_DATA TO PROCESS:_
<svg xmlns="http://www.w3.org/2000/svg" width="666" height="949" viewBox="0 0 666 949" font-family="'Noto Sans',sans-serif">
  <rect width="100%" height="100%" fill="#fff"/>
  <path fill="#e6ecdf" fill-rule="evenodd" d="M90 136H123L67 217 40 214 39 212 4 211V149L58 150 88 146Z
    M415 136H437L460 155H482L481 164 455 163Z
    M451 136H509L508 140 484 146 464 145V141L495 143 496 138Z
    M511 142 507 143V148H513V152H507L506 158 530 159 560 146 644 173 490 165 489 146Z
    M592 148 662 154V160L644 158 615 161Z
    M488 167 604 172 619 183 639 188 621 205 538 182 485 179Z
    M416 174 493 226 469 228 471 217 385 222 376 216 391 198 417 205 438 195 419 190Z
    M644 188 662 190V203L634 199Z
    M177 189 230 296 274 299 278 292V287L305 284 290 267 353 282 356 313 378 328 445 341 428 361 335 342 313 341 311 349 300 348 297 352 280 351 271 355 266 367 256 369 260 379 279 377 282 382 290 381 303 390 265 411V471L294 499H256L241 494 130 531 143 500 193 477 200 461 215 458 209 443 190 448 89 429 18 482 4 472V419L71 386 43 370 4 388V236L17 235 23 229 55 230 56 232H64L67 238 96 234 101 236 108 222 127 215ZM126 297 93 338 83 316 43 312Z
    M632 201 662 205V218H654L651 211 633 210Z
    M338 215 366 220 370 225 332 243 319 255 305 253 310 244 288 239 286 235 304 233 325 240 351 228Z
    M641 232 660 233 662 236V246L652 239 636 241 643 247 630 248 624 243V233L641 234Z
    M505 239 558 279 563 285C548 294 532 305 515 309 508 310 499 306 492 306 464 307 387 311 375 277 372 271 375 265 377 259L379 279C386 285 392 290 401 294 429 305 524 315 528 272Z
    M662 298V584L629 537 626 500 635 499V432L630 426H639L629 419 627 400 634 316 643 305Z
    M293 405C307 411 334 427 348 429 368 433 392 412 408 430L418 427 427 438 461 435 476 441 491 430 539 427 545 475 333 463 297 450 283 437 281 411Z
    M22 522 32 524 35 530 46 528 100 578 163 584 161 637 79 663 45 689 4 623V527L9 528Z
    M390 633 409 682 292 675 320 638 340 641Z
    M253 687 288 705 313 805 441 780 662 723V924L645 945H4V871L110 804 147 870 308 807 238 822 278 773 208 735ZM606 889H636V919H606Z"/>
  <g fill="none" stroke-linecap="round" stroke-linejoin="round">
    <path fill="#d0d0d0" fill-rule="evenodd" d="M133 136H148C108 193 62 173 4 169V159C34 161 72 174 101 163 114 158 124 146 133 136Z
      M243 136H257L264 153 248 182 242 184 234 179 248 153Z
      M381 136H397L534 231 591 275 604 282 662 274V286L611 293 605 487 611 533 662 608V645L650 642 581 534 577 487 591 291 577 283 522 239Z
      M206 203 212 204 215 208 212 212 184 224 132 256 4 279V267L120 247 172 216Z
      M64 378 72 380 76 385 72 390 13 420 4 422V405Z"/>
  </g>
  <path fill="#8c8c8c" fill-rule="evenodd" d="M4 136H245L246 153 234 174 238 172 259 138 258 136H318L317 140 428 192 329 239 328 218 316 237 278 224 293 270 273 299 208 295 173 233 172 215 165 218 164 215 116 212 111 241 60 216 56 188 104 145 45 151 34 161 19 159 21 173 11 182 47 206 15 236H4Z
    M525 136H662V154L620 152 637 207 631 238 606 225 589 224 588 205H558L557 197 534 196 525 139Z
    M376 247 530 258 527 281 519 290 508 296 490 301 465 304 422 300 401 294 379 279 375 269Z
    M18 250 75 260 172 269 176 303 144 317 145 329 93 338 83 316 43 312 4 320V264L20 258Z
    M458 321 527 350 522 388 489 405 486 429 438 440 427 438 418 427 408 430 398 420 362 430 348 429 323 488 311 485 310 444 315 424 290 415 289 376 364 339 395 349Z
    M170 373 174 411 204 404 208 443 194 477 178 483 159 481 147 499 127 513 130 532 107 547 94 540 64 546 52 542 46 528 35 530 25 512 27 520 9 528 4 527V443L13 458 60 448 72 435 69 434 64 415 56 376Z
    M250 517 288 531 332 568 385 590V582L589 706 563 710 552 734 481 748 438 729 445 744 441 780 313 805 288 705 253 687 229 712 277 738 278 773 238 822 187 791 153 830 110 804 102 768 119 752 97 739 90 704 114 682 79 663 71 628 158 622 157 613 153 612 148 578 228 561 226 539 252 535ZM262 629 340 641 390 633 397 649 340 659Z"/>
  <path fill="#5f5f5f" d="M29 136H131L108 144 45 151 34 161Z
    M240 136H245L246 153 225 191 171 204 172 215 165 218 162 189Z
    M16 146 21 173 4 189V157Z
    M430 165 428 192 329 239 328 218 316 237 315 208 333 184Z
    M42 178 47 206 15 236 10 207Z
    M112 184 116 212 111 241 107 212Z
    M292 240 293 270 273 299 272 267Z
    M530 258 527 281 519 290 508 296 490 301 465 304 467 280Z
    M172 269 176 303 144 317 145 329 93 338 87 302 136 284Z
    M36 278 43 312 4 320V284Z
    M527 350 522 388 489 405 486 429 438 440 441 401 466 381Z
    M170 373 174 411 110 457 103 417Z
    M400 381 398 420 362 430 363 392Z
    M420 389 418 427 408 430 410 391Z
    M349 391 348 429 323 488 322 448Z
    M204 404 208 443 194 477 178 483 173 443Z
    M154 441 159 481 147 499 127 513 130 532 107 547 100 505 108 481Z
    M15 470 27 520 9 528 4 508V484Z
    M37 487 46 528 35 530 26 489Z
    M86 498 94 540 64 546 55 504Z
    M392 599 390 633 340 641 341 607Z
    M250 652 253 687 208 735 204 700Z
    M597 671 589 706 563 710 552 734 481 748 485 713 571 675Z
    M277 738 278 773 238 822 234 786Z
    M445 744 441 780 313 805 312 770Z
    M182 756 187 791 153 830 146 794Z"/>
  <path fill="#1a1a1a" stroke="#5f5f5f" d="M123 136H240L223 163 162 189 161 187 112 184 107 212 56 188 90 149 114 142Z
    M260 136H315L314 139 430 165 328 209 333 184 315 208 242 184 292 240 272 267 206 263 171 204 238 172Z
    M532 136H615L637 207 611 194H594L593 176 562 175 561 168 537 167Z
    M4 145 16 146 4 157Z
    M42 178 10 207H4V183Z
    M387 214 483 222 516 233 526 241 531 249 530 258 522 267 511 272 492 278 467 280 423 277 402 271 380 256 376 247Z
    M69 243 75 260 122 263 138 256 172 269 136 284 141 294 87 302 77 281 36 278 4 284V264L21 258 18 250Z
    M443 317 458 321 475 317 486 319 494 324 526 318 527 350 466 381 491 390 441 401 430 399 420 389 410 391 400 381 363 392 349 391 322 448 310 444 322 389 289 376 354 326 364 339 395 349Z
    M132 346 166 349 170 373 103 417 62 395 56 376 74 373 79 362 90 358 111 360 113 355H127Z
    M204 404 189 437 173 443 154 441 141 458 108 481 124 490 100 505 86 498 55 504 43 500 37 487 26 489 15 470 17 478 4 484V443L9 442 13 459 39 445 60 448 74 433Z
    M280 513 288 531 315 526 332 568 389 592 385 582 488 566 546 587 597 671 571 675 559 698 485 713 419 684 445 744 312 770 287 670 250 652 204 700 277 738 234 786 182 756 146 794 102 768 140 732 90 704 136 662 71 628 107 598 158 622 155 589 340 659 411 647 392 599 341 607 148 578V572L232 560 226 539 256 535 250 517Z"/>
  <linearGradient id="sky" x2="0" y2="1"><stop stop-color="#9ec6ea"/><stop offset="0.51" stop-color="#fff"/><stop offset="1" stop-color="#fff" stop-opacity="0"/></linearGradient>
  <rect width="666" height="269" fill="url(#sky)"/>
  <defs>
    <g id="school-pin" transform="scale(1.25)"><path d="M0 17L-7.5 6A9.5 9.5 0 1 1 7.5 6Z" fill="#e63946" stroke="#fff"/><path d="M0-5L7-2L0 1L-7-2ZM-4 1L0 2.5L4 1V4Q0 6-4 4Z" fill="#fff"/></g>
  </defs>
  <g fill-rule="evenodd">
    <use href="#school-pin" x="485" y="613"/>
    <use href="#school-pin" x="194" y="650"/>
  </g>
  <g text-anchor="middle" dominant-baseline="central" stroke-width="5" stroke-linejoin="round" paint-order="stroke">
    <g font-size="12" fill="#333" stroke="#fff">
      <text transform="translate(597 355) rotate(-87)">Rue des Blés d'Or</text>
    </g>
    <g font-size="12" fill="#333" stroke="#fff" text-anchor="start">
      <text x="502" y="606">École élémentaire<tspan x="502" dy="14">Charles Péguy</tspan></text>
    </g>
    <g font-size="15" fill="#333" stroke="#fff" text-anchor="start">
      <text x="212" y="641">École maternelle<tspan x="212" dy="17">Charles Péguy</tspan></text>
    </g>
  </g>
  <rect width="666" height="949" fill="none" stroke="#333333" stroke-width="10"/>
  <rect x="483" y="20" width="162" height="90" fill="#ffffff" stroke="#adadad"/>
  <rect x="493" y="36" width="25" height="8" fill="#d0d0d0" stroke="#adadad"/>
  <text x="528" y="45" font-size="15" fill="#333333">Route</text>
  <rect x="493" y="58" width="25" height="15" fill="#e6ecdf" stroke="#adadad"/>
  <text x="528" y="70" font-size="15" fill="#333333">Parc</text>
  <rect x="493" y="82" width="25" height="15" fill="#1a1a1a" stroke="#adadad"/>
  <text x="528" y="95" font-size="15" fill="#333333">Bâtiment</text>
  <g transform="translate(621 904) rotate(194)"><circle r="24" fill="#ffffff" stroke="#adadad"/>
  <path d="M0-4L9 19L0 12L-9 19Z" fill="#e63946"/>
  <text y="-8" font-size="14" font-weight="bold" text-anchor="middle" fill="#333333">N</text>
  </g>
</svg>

...

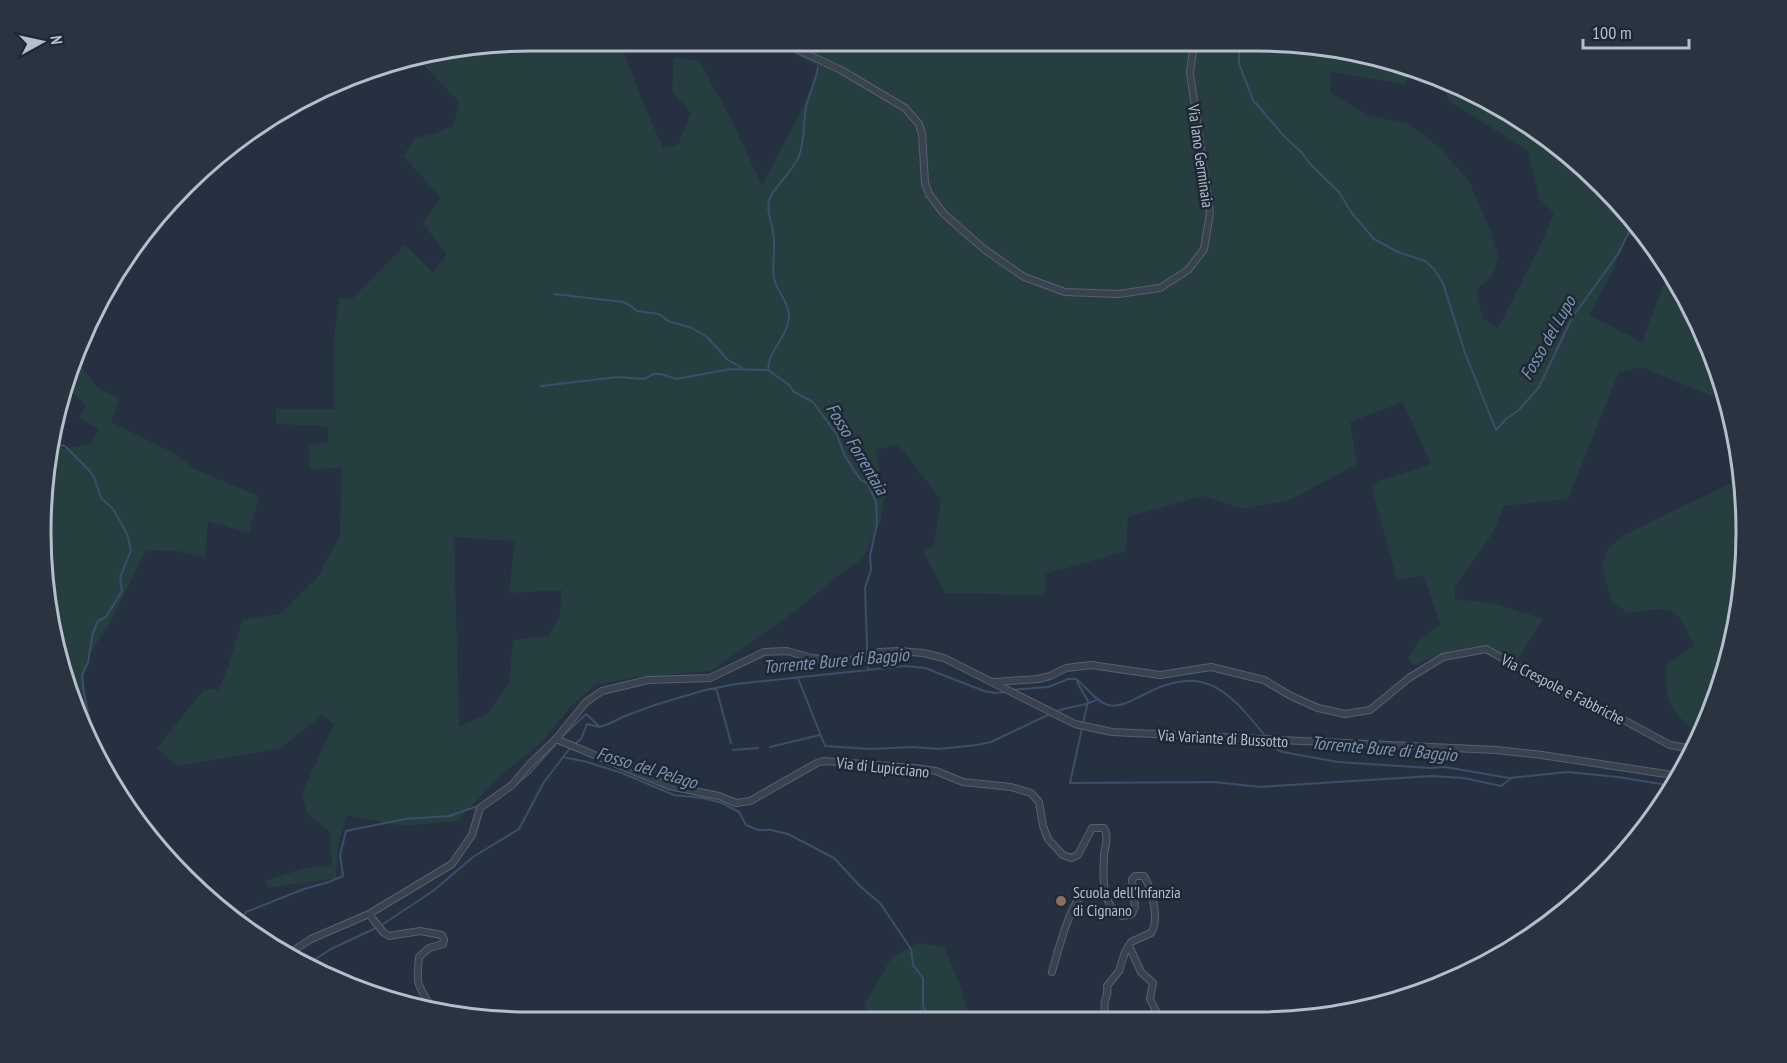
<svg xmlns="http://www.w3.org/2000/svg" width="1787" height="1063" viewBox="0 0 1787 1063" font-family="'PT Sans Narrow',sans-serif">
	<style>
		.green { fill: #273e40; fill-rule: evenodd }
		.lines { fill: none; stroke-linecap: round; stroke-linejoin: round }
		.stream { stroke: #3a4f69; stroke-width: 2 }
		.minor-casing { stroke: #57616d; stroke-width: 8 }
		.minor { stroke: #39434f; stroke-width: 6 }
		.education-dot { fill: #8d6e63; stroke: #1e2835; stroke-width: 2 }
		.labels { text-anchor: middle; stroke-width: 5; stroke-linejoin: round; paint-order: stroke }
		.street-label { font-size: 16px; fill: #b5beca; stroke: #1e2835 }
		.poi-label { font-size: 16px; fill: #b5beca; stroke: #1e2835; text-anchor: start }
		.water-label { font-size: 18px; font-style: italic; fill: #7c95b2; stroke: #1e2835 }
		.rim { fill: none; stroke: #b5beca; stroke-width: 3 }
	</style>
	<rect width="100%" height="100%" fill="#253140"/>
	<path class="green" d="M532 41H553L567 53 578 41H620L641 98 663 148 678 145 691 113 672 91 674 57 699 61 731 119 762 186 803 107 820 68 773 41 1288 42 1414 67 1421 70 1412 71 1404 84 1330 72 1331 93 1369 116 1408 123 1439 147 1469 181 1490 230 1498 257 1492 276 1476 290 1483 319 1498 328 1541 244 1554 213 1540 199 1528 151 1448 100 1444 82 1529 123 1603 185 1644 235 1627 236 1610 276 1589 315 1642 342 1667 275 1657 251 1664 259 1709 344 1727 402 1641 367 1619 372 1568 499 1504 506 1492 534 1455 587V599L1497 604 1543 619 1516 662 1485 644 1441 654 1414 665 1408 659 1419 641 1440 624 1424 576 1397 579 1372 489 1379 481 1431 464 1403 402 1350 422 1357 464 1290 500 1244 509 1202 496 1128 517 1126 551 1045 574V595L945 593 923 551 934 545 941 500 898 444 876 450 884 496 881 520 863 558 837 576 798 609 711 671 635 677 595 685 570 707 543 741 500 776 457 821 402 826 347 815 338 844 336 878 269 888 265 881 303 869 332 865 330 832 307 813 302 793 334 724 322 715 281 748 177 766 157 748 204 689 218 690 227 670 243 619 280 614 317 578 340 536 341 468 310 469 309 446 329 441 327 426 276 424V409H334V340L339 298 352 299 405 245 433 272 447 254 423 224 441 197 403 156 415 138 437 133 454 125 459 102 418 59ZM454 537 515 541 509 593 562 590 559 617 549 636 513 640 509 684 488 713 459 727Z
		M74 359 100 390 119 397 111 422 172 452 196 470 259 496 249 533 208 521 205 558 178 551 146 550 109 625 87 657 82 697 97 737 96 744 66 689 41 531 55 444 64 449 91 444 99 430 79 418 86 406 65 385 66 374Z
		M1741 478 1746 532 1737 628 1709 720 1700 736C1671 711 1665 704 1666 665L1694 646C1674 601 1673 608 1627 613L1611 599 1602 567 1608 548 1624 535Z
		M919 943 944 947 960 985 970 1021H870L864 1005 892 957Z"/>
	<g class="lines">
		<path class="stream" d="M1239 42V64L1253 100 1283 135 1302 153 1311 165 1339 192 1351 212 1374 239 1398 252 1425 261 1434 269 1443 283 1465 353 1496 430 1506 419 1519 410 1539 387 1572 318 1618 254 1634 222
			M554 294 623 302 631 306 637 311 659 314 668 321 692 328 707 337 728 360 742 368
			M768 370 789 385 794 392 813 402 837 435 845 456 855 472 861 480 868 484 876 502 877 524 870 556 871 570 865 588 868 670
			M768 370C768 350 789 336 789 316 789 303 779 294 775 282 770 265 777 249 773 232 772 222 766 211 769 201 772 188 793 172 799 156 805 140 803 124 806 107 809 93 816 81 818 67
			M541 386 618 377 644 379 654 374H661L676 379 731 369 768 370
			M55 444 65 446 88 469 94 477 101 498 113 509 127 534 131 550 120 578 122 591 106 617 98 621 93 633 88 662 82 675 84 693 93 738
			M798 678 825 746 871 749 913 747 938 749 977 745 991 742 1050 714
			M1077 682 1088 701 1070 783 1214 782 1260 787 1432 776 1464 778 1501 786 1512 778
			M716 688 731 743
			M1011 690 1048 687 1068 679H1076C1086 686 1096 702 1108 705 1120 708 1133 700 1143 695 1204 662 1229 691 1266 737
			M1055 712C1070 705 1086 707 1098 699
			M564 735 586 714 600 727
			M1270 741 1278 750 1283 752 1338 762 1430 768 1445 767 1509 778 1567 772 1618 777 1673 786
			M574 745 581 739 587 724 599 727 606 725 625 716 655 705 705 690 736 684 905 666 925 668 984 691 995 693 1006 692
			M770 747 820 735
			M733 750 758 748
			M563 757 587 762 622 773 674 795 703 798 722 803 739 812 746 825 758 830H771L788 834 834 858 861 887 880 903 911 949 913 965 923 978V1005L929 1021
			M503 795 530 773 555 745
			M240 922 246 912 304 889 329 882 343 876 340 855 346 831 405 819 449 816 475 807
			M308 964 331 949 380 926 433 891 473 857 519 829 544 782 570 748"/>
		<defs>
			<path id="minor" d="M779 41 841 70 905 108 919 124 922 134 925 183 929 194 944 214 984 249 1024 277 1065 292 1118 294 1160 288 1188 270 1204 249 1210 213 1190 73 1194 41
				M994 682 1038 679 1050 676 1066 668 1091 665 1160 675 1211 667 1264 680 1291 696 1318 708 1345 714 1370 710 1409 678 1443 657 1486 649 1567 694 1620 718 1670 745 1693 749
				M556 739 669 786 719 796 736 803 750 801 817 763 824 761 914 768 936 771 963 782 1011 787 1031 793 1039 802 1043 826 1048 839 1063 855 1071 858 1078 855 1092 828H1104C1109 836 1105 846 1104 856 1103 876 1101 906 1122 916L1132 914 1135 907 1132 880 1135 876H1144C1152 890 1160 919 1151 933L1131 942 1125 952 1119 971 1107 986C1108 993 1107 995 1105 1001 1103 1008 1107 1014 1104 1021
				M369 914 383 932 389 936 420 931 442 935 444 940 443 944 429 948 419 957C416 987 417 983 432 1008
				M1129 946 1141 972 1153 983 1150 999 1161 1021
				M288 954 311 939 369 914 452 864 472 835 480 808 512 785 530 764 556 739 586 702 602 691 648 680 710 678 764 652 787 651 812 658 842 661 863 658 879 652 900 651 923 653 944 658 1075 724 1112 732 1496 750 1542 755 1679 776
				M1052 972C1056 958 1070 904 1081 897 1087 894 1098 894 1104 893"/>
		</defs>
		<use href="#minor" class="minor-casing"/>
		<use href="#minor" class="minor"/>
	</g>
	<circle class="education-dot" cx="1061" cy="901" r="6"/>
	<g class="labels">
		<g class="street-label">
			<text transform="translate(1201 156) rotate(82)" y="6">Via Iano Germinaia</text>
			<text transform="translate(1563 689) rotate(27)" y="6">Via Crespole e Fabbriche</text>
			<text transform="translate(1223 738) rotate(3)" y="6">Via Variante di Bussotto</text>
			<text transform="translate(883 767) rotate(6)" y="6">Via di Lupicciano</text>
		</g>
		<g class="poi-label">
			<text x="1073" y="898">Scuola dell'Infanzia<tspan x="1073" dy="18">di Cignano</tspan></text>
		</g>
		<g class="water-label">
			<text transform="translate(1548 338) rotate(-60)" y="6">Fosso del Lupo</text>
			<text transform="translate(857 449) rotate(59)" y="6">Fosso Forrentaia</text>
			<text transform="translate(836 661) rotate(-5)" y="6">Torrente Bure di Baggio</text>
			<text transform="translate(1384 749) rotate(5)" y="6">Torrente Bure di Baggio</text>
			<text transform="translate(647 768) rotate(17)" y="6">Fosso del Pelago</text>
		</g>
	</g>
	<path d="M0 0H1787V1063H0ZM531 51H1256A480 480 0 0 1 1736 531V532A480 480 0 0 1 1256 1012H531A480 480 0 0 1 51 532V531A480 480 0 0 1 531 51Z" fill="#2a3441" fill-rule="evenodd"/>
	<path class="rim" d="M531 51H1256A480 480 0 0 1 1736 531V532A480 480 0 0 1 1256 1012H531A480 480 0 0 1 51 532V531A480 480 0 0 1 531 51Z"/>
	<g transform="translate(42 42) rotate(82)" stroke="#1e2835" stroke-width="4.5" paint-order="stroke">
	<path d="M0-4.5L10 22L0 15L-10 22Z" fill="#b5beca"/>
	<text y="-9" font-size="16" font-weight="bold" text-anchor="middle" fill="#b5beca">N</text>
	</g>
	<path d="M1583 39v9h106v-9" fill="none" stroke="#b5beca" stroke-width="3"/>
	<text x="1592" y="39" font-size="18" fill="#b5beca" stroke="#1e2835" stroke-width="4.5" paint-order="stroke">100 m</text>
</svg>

_WHAT THIS TASK INVOLVES:_ Please return all lines in the material above that include the word "linecap".

_SOLUTION:_
  <g fill="none" stroke-linecap="round" stroke-linejoin="round">
		.lines { fill: none; stroke-linecap: round; stroke-linejoin: round }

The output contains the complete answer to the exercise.